CISA’s urgent inclusion of CVE‑2025‑8088 in the KEV catalogue underscores its criticality. 


7. Broader Reflections: What This Tells Us About Software Security

  1. Auto-update absence is a liability. WinRAR’s lack of automated patching turned a fixable bug into weeks of real-world exploitation.
  2. Path-traversal flaws remain potent when they target startup folders, adversaries gain persistence at logon.
  3. Zero-days are currency. The exploit’s alleged sale for $80k shows how cybercrime markets speed proliferation.
  4. Shared code reuse is dangerous. Non-WinRAR software using its components may unknowingly import vulnerabilities.
  5. Speed of response matters but update uptake matters more. Even swift patches fail if users aren’t informed or motivated to act.

8. Final Thoughts

WinRAR’s stumble with CVE-2025-8088 is a high-impact reminder: even long-standing, trusted software tools can harbour critical vulnerabilities. The exploit’s sophistication and exploitation timeline illustrate how attackers from state-linked espionage groups to financially motivated cyber-criminals can weaponise flaws within days.

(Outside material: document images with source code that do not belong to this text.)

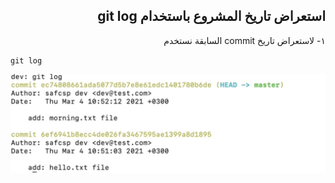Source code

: ## <div dir = rtl >   استعراض تاريخ المشروع باستخدام git log </dir > 

<div dir = rtl >   ١- لاستعراض تاريخ commit السابقة نستخدم   </dir > 

<div dir="ltr" align="left">

`git log` 
</div>

![alt text](log.jpg)

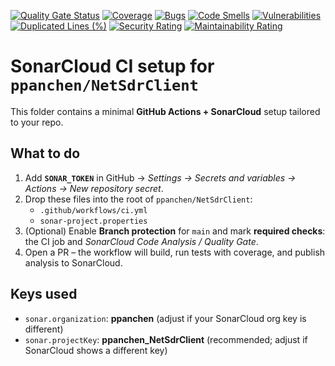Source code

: ﻿[![Quality Gate Status](https://sonarcloud.io/api/project_badges/measure?project=ppanchen_NetSdrClient&metric=alert_status)](https://sonarcloud.io/summary/new_code?id=ppanchen_NetSdrClient)
[![Coverage](https://sonarcloud.io/api/project_badges/measure?project=ppanchen_NetSdrClient&metric=coverage)](https://sonarcloud.io/summary/new_code?id=ppanchen_NetSdrClient)
[![Bugs](https://sonarcloud.io/api/project_badges/measure?project=ppanchen_NetSdrClient&metric=bugs)](https://sonarcloud.io/summary/new_code?id=ppanchen_NetSdrClient)
[![Code Smells](https://sonarcloud.io/api/project_badges/measure?project=ppanchen_NetSdrClient&metric=code_smells)](https://sonarcloud.io/summary/new_code?id=ppanchen_NetSdrClient)
[![Vulnerabilities](https://sonarcloud.io/api/project_badges/measure?project=ppanchen_NetSdrClient&metric=vulnerabilities)](https://sonarcloud.io/summary/new_code?id=ppanchen_NetSdrClient)
[![Duplicated Lines (%)](https://sonarcloud.io/api/project_badges/measure?project=ppanchen_NetSdrClient&metric=duplicated_lines_density)](https://sonarcloud.io/summary/new_code?id=ppanchen_NetSdrClient)
[![Security Rating](https://sonarcloud.io/api/project_badges/measure?project=ppanchen_NetSdrClient&metric=security_rating)](https://sonarcloud.io/summary/new_code?id=ppanchen_NetSdrClient)
[![Maintainability Rating](https://sonarcloud.io/api/project_badges/measure?project=ppanchen_NetSdrClient&metric=sqale_rating)](https://sonarcloud.io/summary/new_code?id=ppanchen_NetSdrClient)



# SonarCloud CI setup for `ppanchen/NetSdrClient`

This folder contains a minimal **GitHub Actions + SonarCloud** setup tailored to your repo.

## What to do
1. Add **`SONAR_TOKEN`** in GitHub → *Settings → Secrets and variables → Actions → New repository secret*.
2. Drop these files into the root of `ppanchen/NetSdrClient`:
   - `.github/workflows/ci.yml`
   - `sonar-project.properties`
3. (Optional) Enable **Branch protection** for `main` and mark **required checks**: the CI job and *SonarCloud Code Analysis / Quality Gate*.
4. Open a PR – the workflow will build, run tests with coverage, and publish analysis to SonarCloud.

## Keys used
- `sonar.organization`: **ppanchen** (adjust if your SonarCloud org key is different)
- `sonar.projectKey`: **ppanchen_NetSdrClient** (recommended; adjust if SonarCloud shows a different key)
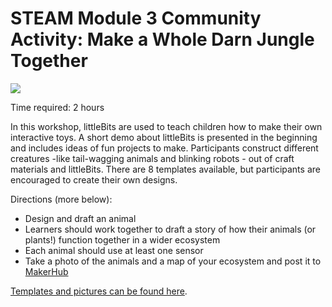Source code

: 
# STEAM Module 3 Community Activity: Make a Whole Darn Jungle Together

![](Images/jungleintro.png)

Time required: 2 hours

In this workshop, littleBits are used to teach children how to make their own interactive toys. A short demo about littleBits is presented in the beginning and includes ideas of fun projects to make. Participants construct different creatures -like tail-wagging animals and blinking robots - out of craft materials and littleBits. There are 8 templates available, but participants are encouraged to create their own designs.

Directions (more below):
- Design and draft an animal
- Learners should work together to draft a story of how their animals (or plants!) function together in a wider ecosystem
- Each animal should use at least one sensor
- Take a photo of the animals and a map of your ecosystem and post it to [MakerHub](http://littlebits.cc/projects)

[Templates and pictures can be found here](http://littlebits.cc/browse-lessons/let-s-make-a-techno-jungle-together).


 
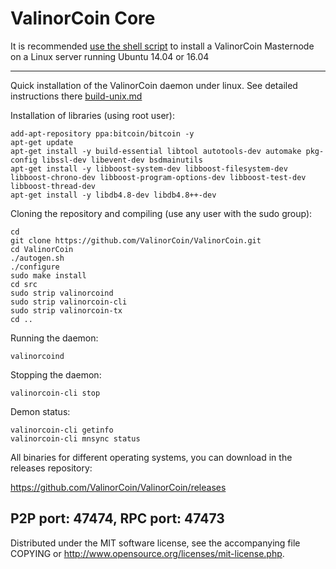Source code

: ValinorCoin Core 
======================================


It is recommended [use the shell script](https://github.com/valinorcoin/vpc-install) to install a ValinorCoin Masternode on a Linux server running Ubuntu 14.04 or 16.04

***

Quick installation of the ValinorCoin daemon under linux. See detailed instructions there [build-unix.md](build-unix.md)

Installation of libraries (using root user):

    add-apt-repository ppa:bitcoin/bitcoin -y
    apt-get update
    apt-get install -y build-essential libtool autotools-dev automake pkg-config libssl-dev libevent-dev bsdmainutils
    apt-get install -y libboost-system-dev libboost-filesystem-dev libboost-chrono-dev libboost-program-options-dev libboost-test-dev libboost-thread-dev
    apt-get install -y libdb4.8-dev libdb4.8++-dev

Cloning the repository and compiling (use any user with the sudo group):

    cd
    git clone https://github.com/ValinorCoin/ValinorCoin.git
    cd ValinorCoin
    ./autogen.sh
    ./configure
    sudo make install
    cd src
    sudo strip valinorcoind
    sudo strip valinorcoin-cli
    sudo strip valinorcoin-tx
    cd ..

Running the daemon:

    valinorcoind 

Stopping the daemon:

    valinorcoin-cli stop

Demon status:

    valinorcoin-cli getinfo
    valinorcoin-cli mnsync status

All binaries for different operating systems, you can download in the releases repository:

https://github.com/ValinorCoin/ValinorCoin/releases

P2P port: 47474, RPC port: 47473
-
Distributed under the MIT software license, see the accompanying file COPYING or http://www.opensource.org/licenses/mit-license.php.
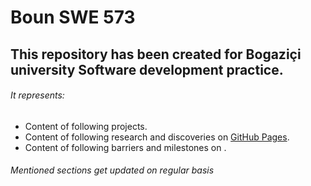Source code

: # Boun SWE 573
## This repository has been created for Bogaziçi university Software development practice.
###### It represents: 
- Content of following projects.
- Content of following research and discoveries on [GitHub Pages]().
- Content of following barriers and milestones on .
###### Mentioned sections get updated on regular basis
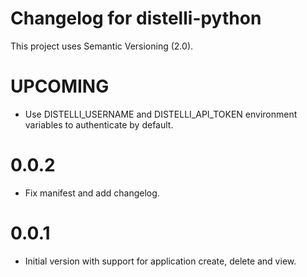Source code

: # Changelog for distelli-python

This project uses Semantic Versioning (2.0).

# UPCOMING

* Use DISTELLI_USERNAME and DISTELLI_API_TOKEN environment variables to authenticate by default.

# 0.0.2

* Fix manifest and add changelog.

# 0.0.1

* Initial version with support for application create, delete and view.
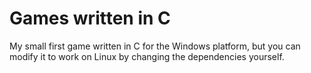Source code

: # Games written in C
My small first game written in C for the Windows platform, but you can modify it to work on Linux by changing the dependencies yourself.
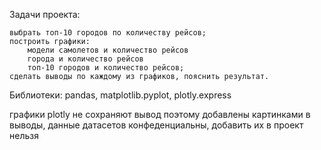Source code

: 
Задачи проекта:

    выбрать топ-10 городов по количеству рейсов;
    построить графики:
        модели самолетов и количество рейсов
        города и количество рейсов
        топ-10 городов и количество рейсов;
    сделать выводы по каждому из графиков, пояснить результат.

Библиотеки: pandas, matplotlib.pyplot, plotly.express

графики plotly не сохраняют вывод поэтому добавлены картинками в выводы, данные датасетов конфеденциальны, добавить их в проект нельзя
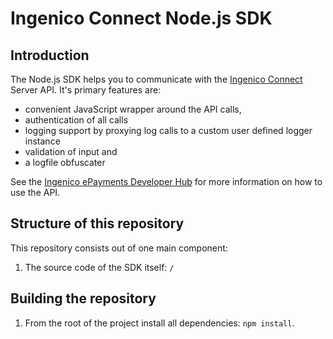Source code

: # Ingenico Connect Node.js SDK

## Introduction

The Node.js SDK helps you to communicate with the [Ingenico Connect](http://www.ingenico.com/epayments) Server API. It's primary features are:

* convenient JavaScript wrapper around the API calls,
* authentication of all calls
* logging support by proxying log calls to a custom user defined logger instance
* validation of input and
* a logfile obfuscater

See the [Ingenico ePayments Developer Hub](https://developer.globalcollect.com/documentation/sdk/server/nodejs/) for more information on how to use the API.

## Structure of this repository

This repository consists out of one main component:

1. The source code of the SDK itself: `/`

## Building the repository

1. From the root of the project install all dependencies: `npm install`.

For users, especially those in business or infrastructure sectors, the immediate action is simple: update WinRAR now. For developers and organisations, this incident prompts broader security reflection on auto-updates, third-party libraries, and layered cyber-defence strategies.

In a connected digital era, staying abreast of not only threats but also the mechanics of vulnerabilities and ensuring patches reach all users is vital. Let this serve as a wake-up call: vigilance must pair with action.


Thank you for reading. Stay secure, stay informed.